Lets now start doing something cool. We will get a URL from a queue, download it, if it is HTML, read and report URLs in it, and save the file to S3. Sounds good? It's also really simple.
First, we need queues. SQS to the rescue. Queues are stupid: They have a name, but we need their URL. Lets create and get name:
private static void checkCreateQueues(AmazonSQS queue, String... queueNames) {
for (String queueName : queueNames) {
queue.createQueue(new CreateQueueRequest().withQueueName(queueName));
}
}
private static String getQueueUrl(AmazonSQS queue, String queueName) {
return queue.getQueueUrl(new GetQueueUrlRequest().withQueueName(queueName)).getQueueUrl();
}
We can now send messages, like that:
private static void sendMessageTo(AmazonSQS queue, String queueName, String message) {
queue.sendMessage(new SendMessageRequest().withQueueUrl(getQueueUrl(queue, queueName)).withMessageBody(message));
}
And from the other end of the queue, lets read a message. It has two interesting strings: Body and receipt. Body is what we sent, receipt is a handle to delete or prevent resubmition of the message. Think transaction handle.
private static String[] readMessageFrom(AmazonSQS queue, String queueName) {
ReceiveMessageResult receiveMessageResult = queue.receiveMessage(
new ReceiveMessageRequest()
.withQueueUrl(getQueueUrl(queue, queueName))

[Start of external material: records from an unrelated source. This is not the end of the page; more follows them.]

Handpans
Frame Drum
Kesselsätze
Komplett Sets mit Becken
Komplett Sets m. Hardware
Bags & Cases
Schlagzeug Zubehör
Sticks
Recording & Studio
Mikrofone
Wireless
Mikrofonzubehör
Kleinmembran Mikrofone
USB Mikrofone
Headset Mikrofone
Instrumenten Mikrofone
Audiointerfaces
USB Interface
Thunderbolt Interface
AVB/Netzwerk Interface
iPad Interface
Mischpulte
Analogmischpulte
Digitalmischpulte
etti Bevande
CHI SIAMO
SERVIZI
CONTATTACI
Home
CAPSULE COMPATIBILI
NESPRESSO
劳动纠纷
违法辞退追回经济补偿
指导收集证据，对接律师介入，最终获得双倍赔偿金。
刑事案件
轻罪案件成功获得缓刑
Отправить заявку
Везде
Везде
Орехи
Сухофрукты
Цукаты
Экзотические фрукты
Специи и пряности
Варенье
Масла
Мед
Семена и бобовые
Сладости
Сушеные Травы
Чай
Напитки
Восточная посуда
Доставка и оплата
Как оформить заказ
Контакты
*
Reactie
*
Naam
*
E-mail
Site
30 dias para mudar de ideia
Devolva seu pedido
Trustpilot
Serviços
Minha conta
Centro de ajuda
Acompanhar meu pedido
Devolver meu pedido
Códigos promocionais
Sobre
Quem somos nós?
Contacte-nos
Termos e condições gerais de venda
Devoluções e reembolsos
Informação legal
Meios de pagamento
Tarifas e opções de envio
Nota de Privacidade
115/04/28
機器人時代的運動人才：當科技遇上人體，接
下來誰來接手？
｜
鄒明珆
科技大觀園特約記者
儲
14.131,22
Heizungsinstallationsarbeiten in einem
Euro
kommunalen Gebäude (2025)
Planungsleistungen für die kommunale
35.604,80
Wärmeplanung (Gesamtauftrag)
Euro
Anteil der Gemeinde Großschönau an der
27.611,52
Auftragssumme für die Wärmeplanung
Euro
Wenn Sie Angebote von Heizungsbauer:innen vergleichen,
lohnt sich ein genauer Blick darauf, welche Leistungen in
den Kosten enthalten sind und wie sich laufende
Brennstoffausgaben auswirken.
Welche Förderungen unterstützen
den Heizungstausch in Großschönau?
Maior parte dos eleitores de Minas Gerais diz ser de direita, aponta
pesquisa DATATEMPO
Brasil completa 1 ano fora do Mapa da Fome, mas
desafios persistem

.withMaxNumberOfMessages(1) // Process one at a time
.withWaitTimeSeconds(20) // Use long polling client
);
if (receiveMessageResult.getMessages().isEmpty()) {
return readMessageFrom(queue, queueName);
}
Message message = receiveMessageResult.getMessages().get(0);
return new String[]{message.getBody(), message.getReceiptHandle()};
}
We can now delete a message (remove it from the queue) or renew a message (get some more time to process it):
private static void acknowledge(AmazonSQS queue, String queueName, String receipt) {
queue.deleteMessage(new DeleteMessageRequest().withQueueUrl(getQueueUrl(queue, queueName)).withReceiptHandle(receipt));
}
private static void renewTimeout(AmazonSQS queue, String queueName, String receipt) {
queue.changeMessageVisibility(new ChangeMessageVisibilityRequest().withQueueUrl(getQueueUrl(queue, queueName)).withReceiptHandle(receipt).withVisibilityTimeout(20)); // Say I need 20 more seconds to process
}
Lets build on that to process URLs on the Input queue, and report results to the Report queue. Hoh, dont forget: You need read permission on input and write permission on output.